For every $x,y\ge0$ prove that $(x+1)^2+(y-1)^2\ge2\sqrt{2xy}.$

Do there exist positive integers $a$ and $b$ such that each of the numbers $2^a+3^b,$ $3^a+5^b$ and $5^a+2^b$ is divisible by 29?

A circle is divided by $2019$ points into equal parts. Two players delete these points in turns. A player loses, if after his turn it is possible to draw a diameter of the circle such that there are no undeleted points on one side of it. Which player has a winning strategy?

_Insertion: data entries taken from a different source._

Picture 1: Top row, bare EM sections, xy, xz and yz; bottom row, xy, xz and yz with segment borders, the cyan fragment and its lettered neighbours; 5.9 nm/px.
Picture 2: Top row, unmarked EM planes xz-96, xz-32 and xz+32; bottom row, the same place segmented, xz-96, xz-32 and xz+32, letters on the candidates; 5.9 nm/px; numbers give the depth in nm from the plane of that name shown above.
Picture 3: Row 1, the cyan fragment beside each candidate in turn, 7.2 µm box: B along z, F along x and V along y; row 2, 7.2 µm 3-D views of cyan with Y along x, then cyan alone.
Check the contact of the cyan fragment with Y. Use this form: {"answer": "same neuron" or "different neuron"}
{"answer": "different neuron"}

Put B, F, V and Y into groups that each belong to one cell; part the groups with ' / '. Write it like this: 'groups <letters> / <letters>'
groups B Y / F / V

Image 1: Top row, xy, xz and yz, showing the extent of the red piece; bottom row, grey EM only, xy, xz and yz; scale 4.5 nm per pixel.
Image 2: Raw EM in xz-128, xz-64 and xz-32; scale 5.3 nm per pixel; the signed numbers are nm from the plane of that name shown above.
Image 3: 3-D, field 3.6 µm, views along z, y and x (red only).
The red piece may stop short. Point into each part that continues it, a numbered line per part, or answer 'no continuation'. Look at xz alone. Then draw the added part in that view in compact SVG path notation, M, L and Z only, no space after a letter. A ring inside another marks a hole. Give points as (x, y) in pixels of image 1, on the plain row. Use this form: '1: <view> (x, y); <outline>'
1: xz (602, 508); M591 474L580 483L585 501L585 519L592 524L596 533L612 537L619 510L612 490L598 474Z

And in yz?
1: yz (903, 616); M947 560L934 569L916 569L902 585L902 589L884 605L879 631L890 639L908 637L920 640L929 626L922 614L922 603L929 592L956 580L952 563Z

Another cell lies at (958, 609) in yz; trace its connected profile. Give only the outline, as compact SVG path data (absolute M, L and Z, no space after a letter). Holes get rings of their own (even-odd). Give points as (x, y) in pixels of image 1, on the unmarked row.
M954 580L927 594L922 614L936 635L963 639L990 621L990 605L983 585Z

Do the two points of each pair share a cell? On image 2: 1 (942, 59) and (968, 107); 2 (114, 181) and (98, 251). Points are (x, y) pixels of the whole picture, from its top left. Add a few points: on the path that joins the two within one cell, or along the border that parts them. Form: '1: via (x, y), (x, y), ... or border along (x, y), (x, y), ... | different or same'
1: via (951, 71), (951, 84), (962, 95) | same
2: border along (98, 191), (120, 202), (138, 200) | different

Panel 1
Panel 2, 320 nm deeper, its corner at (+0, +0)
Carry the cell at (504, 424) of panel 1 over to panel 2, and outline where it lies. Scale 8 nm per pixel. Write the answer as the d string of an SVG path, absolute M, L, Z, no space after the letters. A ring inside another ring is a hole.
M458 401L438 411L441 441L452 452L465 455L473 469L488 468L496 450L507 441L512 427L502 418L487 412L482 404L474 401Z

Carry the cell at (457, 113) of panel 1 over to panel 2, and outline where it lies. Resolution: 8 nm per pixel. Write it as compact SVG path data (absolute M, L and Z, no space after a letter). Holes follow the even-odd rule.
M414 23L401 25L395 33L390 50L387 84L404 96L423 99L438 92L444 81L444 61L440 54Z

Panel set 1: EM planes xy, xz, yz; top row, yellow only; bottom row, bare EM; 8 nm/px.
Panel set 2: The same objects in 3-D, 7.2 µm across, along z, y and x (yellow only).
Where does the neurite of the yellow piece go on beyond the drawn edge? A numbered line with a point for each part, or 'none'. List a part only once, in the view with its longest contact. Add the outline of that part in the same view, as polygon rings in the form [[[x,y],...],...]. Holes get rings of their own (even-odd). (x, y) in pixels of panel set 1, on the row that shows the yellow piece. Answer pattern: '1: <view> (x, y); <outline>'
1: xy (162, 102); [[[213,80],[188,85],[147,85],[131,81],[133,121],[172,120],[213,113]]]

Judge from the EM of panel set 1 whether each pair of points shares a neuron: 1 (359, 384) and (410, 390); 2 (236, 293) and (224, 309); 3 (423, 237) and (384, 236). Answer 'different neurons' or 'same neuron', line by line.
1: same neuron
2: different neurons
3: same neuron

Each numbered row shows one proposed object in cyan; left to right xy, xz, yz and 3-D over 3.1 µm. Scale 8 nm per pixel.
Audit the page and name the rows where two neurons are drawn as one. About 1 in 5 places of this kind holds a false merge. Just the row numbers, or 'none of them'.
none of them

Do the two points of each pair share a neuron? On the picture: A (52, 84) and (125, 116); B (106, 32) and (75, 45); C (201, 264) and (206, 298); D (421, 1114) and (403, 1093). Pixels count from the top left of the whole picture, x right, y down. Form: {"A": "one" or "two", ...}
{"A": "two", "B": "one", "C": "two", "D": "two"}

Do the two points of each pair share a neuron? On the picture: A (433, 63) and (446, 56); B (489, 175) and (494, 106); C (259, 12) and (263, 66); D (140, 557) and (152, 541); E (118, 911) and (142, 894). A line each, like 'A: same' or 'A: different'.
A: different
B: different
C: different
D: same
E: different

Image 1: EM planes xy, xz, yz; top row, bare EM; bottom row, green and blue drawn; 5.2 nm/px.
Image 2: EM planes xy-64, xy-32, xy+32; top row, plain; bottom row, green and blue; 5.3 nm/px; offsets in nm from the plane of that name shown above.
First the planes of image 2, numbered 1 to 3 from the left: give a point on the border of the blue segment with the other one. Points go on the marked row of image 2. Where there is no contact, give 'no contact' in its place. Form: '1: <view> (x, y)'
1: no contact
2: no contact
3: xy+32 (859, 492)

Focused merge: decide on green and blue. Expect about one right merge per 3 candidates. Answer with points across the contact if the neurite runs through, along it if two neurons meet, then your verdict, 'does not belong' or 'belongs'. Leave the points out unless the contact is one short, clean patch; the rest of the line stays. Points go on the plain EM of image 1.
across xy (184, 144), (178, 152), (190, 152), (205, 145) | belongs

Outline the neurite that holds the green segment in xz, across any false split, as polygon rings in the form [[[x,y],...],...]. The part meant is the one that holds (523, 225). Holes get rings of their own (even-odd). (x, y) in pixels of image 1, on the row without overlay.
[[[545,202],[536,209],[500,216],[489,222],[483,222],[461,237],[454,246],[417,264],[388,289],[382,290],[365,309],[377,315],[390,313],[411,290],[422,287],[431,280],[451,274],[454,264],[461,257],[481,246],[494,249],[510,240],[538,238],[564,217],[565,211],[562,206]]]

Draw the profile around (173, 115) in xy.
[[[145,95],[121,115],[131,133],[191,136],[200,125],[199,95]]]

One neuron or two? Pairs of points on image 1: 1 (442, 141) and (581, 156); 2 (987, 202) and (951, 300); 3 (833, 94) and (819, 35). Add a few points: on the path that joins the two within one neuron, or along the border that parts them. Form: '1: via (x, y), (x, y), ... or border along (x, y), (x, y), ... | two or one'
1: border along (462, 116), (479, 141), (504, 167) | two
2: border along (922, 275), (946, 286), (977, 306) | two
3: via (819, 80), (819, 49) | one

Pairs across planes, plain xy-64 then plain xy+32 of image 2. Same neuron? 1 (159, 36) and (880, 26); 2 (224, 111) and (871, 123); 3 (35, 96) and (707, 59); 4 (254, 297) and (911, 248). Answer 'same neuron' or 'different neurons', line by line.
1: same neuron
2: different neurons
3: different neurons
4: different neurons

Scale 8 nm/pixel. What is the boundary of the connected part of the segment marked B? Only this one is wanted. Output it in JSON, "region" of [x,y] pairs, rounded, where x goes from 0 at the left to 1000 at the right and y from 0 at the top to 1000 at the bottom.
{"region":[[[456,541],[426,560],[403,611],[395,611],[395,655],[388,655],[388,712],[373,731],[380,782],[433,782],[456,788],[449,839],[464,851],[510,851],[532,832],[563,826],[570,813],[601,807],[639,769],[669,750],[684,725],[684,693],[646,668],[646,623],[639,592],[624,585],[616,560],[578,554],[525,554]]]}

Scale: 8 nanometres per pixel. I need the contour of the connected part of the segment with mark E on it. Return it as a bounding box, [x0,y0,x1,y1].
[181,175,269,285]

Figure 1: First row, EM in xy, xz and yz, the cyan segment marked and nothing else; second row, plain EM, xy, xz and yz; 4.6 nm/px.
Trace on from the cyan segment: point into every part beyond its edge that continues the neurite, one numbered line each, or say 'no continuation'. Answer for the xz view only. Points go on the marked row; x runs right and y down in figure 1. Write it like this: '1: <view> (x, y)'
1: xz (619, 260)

Let $M$ be the intersection point of the medians $AD$ and $BE$ of a right triangle $ABC$ ($\angle C=90^\circ$), $\omega_1$ and $\omega_2$ be the circumcircles of triangles $AEM$ and $CDM.$ It is known that the circles $\omega_1$ and $\omega_2$ are tangent. Find the ratio in which the circle $\omega_2$ divides $AC.$

For every $x,y\ge0$ prove that $(x+1)^2+(y-1)^2\ge\frac{8y\sqrt{xy}}{3\sqrt{3}}.$

A circle is divided by $2019$ points into equal parts. Two players delete these points in turns. A player wins, if after his turn it is possible to draw a diameter of the circle such that there are no undeleted points on one side of it. Which player has a winning strategy?